EXERCISE AIM
Switch every "Flag" in these lines to "Indicator" and give the lines again, leaving everything else unchanged.
═════ RECORDS
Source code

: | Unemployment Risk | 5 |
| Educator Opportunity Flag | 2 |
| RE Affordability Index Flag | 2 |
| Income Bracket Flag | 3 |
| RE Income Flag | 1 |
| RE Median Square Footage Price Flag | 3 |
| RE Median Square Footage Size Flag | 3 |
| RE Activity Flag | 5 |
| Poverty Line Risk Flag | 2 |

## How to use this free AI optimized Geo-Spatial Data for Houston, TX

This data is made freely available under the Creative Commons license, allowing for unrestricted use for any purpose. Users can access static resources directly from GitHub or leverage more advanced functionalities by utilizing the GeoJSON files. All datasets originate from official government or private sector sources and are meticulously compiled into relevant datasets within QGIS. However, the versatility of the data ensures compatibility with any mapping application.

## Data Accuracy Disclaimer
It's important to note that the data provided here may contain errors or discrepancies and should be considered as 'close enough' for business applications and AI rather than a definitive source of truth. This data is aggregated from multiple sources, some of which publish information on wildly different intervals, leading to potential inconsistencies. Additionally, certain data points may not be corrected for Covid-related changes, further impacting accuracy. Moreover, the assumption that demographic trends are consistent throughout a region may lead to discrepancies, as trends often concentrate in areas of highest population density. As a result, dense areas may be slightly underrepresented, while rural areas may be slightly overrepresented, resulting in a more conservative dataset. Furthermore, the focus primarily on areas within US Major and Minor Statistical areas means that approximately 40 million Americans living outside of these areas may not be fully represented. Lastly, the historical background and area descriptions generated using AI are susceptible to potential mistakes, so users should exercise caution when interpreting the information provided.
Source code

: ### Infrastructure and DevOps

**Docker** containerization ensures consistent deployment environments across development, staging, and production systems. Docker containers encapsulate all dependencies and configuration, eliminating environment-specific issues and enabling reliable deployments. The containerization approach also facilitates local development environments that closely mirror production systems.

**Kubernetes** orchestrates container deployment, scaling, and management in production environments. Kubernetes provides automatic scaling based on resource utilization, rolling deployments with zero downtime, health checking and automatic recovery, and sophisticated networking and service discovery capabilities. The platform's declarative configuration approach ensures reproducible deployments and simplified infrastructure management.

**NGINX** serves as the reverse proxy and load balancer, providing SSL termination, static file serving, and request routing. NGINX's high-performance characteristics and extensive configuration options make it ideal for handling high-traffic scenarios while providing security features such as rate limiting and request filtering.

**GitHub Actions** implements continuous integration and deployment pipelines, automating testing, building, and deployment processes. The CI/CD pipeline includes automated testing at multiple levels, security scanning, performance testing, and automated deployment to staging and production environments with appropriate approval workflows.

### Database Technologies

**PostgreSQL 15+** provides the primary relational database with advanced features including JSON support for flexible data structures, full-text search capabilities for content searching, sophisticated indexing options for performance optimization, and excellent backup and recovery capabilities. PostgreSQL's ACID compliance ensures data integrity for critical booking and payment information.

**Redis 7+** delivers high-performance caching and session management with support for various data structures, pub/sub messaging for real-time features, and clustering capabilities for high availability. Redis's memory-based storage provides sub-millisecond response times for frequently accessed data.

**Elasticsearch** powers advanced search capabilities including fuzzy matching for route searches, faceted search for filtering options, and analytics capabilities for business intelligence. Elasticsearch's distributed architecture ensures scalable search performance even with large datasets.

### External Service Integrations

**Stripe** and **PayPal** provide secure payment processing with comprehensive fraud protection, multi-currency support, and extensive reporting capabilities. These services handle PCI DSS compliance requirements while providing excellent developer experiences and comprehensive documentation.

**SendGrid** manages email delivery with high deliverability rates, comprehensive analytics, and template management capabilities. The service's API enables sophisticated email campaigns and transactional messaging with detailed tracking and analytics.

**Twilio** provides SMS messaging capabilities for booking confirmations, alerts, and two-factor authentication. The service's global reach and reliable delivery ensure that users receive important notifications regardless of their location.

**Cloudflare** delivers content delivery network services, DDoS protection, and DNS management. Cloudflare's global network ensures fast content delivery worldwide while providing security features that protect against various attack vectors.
══════════
RESULT
Source code

: | Unemployment Risk | 5 |
| Educator Opportunity Indicator | 2 |
| RE Affordability Index Indicator | 2 |
| Income Bracket Indicator | 3 |
| RE Income Indicator | 1 |
| RE Median Square Footage Price Indicator | 3 |
| RE Median Square Footage Size Indicator | 3 |
| RE Activity Indicator | 5 |
| Poverty Line Risk Indicator | 2 |

## How to use this free AI optimized Geo-Spatial Data for Houston, TX

This data is made freely available under the Creative Commons license, allowing for unrestricted use for any purpose. Users can access static resources directly from GitHub or leverage more advanced functionalities by utilizing the GeoJSON files. All datasets originate from official government or private sector sources and are meticulously compiled into relevant datasets within QGIS. However, the versatility of the data ensures compatibility with any mapping application.

## Data Accuracy Disclaimer
It's important to note that the data provided here may contain errors or discrepancies and should be considered as 'close enough' for business applications and AI rather than a definitive source of truth. This data is aggregated from multiple sources, some of which publish information on wildly different intervals, leading to potential inconsistencies. Additionally, certain data points may not be corrected for Covid-related changes, further impacting accuracy. Moreover, the assumption that demographic trends are consistent throughout a region may lead to discrepancies, as trends often concentrate in areas of highest population density. As a result, dense areas may be slightly underrepresented, while rural areas may be slightly overrepresented, resulting in a more conservative dataset. Furthermore, the focus primarily on areas within US Major and Minor Statistical areas means that approximately 40 million Americans living outside of these areas may not be fully represented. Lastly, the historical background and area descriptions generated using AI are susceptible to potential mistakes, so users should exercise caution when interpreting the information provided.
Source code

: ### Infrastructure and DevOps

**Docker** containerization ensures consistent deployment environments across development, staging, and production systems. Docker containers encapsulate all dependencies and configuration, eliminating environment-specific issues and enabling reliable deployments. The containerization approach also facilitates local development environments that closely mirror production systems.

**Kubernetes** orchestrates container deployment, scaling, and management in production environments. Kubernetes provides automatic scaling based on resource utilization, rolling deployments with zero downtime, health checking and automatic recovery, and sophisticated networking and service discovery capabilities. The platform's declarative configuration approach ensures reproducible deployments and simplified infrastructure management.

**NGINX** serves as the reverse proxy and load balancer, providing SSL termination, static file serving, and request routing. NGINX's high-performance characteristics and extensive configuration options make it ideal for handling high-traffic scenarios while providing security features such as rate limiting and request filtering.

**GitHub Actions** implements continuous integration and deployment pipelines, automating testing, building, and deployment processes. The CI/CD pipeline includes automated testing at multiple levels, security scanning, performance testing, and automated deployment to staging and production environments with appropriate approval workflows.

### Database Technologies

**PostgreSQL 15+** provides the primary relational database with advanced features including JSON support for flexible data structures, full-text search capabilities for content searching, sophisticated indexing options for performance optimization, and excellent backup and recovery capabilities. PostgreSQL's ACID compliance ensures data integrity for critical booking and payment information.

**Redis 7+** delivers high-performance caching and session management with support for various data structures, pub/sub messaging for real-time features, and clustering capabilities for high availability. Redis's memory-based storage provides sub-millisecond response times for frequently accessed data.

**Elasticsearch** powers advanced search capabilities including fuzzy matching for route searches, faceted search for filtering options, and analytics capabilities for business intelligence. Elasticsearch's distributed architecture ensures scalable search performance even with large datasets.

### External Service Integrations

**Stripe** and **PayPal** provide secure payment processing with comprehensive fraud protection, multi-currency support, and extensive reporting capabilities. These services handle PCI DSS compliance requirements while providing excellent developer experiences and comprehensive documentation.

**SendGrid** manages email delivery with high deliverability rates, comprehensive analytics, and template management capabilities. The service's API enables sophisticated email campaigns and transactional messaging with detailed tracking and analytics.

**Twilio** provides SMS messaging capabilities for booking confirmations, alerts, and two-factor authentication. The service's global reach and reliable delivery ensure that users receive important notifications regardless of their location.

**Cloudflare** delivers content delivery network services, DDoS protection, and DNS management. Cloudflare's global network ensures fast content delivery worldwide while providing security features that protect against various attack vectors.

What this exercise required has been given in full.